Present the lines from the start of the records through the line containing "Photo gallery" as a numbered list, leaving out any blank lines.
*** Available data ***
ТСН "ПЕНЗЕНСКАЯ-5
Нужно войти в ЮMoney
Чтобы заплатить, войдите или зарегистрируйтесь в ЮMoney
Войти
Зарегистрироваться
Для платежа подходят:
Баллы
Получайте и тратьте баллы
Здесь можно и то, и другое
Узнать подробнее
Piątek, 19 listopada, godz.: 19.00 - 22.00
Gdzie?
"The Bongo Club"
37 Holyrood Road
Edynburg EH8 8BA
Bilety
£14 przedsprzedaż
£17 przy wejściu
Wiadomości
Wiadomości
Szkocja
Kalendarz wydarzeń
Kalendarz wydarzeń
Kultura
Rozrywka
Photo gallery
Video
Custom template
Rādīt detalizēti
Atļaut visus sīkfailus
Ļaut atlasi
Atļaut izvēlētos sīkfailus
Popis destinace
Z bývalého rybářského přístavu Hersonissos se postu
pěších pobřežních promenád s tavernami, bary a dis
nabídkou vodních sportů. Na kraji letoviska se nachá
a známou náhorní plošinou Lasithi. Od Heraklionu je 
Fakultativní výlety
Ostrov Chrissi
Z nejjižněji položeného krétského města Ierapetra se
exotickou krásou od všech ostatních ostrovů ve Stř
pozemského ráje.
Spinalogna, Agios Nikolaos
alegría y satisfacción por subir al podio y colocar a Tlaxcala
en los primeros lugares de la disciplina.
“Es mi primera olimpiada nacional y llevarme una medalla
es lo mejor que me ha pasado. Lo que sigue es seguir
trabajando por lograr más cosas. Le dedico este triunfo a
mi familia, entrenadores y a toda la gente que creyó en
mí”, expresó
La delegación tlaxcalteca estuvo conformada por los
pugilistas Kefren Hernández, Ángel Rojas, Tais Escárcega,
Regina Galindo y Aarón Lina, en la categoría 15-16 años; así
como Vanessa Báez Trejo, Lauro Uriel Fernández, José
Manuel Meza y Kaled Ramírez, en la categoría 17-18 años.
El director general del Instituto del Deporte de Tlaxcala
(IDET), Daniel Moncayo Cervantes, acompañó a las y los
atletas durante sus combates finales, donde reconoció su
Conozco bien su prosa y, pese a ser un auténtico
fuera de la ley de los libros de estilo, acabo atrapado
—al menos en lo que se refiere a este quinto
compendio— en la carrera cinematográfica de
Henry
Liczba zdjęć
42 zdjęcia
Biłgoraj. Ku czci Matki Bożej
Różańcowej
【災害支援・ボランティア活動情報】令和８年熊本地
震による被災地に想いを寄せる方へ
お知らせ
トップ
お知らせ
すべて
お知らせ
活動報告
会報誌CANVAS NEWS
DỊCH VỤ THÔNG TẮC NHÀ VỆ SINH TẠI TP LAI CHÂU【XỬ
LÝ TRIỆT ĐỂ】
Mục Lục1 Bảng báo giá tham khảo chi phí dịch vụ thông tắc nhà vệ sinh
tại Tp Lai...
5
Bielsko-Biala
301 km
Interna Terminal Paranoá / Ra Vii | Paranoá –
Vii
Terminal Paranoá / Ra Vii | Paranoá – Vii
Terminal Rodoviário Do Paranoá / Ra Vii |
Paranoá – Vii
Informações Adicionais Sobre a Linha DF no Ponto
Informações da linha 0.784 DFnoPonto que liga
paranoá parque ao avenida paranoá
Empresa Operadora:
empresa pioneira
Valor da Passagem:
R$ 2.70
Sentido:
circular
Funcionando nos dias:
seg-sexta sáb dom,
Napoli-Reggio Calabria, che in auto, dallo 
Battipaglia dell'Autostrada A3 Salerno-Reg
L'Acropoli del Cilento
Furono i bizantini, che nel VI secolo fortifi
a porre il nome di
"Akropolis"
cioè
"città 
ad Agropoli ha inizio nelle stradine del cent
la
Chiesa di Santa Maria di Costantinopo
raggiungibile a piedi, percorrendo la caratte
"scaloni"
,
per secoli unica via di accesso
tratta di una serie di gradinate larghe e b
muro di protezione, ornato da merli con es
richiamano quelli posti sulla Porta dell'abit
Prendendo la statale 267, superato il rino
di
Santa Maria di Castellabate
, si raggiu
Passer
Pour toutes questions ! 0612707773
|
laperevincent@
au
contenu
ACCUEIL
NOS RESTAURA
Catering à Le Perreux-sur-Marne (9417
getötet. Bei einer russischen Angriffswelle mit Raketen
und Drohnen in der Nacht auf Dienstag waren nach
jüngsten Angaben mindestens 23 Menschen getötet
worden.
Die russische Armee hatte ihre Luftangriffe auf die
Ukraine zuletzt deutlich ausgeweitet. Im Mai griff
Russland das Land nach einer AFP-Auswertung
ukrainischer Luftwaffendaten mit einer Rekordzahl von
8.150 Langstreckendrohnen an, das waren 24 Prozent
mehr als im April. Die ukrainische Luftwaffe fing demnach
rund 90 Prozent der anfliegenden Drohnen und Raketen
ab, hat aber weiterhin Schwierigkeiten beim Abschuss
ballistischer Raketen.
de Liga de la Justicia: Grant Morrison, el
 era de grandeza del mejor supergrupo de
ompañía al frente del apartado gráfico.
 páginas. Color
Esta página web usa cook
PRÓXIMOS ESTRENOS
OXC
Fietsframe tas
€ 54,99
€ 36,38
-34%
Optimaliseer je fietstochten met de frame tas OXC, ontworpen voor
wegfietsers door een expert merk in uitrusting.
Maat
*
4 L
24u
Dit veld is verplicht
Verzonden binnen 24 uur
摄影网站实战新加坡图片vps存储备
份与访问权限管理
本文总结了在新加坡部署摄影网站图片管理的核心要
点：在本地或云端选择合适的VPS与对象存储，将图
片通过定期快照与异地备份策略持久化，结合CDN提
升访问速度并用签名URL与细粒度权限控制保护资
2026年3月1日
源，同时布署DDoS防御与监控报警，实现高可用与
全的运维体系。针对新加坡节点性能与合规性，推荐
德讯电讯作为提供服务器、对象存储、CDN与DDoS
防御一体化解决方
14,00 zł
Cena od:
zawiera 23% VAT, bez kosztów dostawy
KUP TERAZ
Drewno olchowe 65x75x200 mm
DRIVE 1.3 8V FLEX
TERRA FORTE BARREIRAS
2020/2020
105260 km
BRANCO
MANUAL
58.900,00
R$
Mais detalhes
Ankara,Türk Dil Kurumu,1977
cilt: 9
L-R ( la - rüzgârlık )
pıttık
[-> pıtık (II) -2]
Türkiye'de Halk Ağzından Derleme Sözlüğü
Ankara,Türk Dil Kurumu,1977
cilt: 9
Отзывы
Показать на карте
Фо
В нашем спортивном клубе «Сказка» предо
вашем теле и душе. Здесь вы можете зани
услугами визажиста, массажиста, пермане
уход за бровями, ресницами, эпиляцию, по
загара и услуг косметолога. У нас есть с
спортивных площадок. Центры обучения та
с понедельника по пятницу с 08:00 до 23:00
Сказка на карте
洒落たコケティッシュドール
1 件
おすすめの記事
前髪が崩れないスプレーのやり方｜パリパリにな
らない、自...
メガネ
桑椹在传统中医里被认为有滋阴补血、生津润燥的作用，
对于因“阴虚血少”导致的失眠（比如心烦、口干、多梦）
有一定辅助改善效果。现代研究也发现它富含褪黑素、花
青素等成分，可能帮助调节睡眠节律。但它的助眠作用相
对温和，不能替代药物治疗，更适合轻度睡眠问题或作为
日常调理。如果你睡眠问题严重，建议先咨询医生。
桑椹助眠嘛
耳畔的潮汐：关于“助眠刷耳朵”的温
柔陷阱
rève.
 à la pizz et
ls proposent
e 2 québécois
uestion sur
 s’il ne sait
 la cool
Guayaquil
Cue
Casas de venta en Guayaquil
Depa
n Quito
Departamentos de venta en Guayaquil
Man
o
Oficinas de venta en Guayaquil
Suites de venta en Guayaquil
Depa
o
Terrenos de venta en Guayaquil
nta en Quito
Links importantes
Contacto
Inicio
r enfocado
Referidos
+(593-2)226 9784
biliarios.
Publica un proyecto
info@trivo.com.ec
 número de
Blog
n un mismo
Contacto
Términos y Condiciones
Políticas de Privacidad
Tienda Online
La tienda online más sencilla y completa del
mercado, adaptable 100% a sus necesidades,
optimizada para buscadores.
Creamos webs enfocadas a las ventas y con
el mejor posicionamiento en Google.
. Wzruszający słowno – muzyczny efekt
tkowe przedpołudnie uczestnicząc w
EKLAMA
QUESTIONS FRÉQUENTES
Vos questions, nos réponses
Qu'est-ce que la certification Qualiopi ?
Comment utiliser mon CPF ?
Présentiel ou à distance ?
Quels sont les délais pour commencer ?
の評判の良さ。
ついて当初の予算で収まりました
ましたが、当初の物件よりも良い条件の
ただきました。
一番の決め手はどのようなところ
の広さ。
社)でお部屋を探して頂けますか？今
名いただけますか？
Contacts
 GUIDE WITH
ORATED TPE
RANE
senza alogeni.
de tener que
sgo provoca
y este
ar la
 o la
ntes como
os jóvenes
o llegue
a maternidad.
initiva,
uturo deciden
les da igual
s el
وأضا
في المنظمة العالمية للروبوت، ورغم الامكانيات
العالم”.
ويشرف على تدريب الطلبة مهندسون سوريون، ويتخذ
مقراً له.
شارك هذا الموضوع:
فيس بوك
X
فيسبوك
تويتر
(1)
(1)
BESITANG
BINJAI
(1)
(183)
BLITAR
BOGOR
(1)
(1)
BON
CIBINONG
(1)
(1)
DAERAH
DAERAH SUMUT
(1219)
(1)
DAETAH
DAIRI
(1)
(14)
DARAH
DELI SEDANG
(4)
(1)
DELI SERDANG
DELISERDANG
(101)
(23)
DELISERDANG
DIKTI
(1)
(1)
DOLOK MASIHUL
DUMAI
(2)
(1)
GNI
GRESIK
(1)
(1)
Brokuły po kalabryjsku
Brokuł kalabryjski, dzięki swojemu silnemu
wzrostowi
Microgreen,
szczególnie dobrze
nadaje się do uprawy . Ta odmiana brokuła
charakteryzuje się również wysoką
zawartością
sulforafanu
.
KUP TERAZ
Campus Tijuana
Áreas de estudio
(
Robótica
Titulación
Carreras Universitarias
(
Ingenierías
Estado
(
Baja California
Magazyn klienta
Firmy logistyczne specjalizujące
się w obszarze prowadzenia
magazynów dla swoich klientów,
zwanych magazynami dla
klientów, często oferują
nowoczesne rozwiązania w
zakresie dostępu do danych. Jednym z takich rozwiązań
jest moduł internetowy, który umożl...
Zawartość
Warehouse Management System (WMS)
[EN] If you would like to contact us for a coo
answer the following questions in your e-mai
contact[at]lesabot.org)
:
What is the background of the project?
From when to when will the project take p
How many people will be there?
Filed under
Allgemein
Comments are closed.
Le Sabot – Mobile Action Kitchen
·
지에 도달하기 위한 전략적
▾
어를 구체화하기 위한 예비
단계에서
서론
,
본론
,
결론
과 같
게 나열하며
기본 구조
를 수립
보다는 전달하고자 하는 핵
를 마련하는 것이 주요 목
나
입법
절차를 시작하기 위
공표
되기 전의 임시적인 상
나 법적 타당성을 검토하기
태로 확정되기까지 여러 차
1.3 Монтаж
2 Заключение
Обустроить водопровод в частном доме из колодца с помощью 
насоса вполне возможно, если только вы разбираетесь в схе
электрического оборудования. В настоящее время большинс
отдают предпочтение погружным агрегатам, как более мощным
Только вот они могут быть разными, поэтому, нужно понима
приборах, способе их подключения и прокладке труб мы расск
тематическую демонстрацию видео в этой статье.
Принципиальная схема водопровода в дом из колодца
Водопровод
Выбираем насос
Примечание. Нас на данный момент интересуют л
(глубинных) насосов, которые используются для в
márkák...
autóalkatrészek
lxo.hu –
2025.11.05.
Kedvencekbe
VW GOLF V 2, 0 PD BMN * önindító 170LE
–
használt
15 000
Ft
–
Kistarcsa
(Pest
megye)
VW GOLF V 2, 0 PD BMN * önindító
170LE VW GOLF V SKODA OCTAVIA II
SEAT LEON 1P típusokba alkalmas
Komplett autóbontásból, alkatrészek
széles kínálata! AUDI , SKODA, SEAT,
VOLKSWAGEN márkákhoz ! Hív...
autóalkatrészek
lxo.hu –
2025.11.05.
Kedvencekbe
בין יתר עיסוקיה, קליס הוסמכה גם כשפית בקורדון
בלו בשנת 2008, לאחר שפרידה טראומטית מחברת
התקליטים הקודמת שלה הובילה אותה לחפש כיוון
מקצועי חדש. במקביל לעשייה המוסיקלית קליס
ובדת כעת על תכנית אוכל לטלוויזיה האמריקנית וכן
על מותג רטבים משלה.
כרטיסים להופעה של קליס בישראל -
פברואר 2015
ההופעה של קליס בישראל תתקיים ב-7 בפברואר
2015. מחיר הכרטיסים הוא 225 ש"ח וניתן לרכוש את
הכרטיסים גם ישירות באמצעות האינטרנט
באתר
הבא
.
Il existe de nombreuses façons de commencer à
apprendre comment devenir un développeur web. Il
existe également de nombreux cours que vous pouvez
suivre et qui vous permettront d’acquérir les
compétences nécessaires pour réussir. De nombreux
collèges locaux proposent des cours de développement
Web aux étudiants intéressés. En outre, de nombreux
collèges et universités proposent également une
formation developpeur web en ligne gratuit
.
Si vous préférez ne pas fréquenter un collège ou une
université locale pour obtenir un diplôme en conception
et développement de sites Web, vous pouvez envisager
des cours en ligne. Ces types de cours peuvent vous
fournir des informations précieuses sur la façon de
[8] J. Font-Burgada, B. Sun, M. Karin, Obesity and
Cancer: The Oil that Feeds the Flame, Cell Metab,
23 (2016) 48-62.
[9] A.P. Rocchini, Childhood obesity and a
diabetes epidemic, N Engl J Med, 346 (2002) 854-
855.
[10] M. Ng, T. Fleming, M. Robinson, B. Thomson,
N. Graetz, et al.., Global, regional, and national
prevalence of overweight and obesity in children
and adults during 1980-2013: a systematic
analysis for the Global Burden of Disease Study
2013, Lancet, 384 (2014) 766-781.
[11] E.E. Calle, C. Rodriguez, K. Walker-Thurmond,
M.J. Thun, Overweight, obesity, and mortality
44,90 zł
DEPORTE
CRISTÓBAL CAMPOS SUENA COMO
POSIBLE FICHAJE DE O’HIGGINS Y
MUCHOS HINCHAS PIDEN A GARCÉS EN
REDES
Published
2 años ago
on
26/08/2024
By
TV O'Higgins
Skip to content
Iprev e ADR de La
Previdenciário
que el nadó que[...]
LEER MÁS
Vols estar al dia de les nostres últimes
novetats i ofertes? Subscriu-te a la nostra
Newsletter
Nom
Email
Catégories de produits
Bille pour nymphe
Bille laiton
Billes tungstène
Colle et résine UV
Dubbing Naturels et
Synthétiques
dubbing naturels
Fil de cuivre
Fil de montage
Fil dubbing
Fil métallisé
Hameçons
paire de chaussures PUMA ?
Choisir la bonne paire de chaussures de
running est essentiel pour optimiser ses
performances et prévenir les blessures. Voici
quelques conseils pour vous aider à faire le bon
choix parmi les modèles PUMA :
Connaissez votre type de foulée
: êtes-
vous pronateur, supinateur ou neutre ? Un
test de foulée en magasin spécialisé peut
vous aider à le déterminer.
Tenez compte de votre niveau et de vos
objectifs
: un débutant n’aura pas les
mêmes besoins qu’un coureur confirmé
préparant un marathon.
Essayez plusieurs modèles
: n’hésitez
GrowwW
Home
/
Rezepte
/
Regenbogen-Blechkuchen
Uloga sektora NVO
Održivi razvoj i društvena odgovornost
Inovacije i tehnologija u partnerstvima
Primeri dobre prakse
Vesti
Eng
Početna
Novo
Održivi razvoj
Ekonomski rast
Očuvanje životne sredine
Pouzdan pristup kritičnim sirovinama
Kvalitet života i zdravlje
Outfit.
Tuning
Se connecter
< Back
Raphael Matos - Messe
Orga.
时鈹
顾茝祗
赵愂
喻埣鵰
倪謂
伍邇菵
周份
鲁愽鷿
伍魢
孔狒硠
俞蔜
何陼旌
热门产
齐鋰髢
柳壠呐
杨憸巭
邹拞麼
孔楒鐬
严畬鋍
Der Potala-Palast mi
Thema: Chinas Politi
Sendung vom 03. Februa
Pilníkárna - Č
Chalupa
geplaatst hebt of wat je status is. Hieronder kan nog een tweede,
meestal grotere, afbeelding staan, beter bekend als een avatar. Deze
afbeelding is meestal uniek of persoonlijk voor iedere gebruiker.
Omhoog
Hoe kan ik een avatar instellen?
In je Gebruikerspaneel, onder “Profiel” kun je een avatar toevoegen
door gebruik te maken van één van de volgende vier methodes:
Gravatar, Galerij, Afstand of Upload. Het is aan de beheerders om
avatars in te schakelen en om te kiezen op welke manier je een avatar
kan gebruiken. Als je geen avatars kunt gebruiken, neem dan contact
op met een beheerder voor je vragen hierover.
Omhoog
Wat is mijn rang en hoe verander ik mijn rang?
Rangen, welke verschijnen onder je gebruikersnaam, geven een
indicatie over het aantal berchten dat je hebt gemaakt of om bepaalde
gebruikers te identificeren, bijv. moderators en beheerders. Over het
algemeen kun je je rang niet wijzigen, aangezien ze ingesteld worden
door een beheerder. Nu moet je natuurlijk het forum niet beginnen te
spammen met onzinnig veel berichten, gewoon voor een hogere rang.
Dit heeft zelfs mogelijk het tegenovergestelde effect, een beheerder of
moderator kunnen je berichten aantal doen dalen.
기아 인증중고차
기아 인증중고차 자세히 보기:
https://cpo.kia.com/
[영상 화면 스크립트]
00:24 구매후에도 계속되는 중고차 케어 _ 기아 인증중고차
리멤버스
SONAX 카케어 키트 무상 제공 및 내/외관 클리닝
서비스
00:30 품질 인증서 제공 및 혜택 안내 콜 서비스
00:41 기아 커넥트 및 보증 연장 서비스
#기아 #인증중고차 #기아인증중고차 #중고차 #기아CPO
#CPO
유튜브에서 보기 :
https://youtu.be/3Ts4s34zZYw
*** End of Available data ***
### [Result of this exercise]
1. ТСН "ПЕНЗЕНСКАЯ-5
2. Нужно войти в ЮMoney
3. Чтобы заплатить, войдите или зарегистрируйтесь в ЮMoney
4. Войти
5. Зарегистрироваться
6. Для платежа подходят:
7. Баллы
8. Получайте и тратьте баллы
9. Здесь можно и то, и другое
10. Узнать подробнее
11. Piątek, 19 listopada, godz.: 19.00 - 22.00
12. Gdzie?
13. "The Bongo Club"
14. 37 Holyrood Road
15. Edynburg EH8 8BA
16. Bilety
17. £14 przedsprzedaż
18. £17 przy wejściu
19. Wiadomości
20. Wiadomości
21. Szkocja
22. Kalendarz wydarzeń
23. Kalendarz wydarzeń
24. Kultura
25. Rozrywka
26. Photo gallery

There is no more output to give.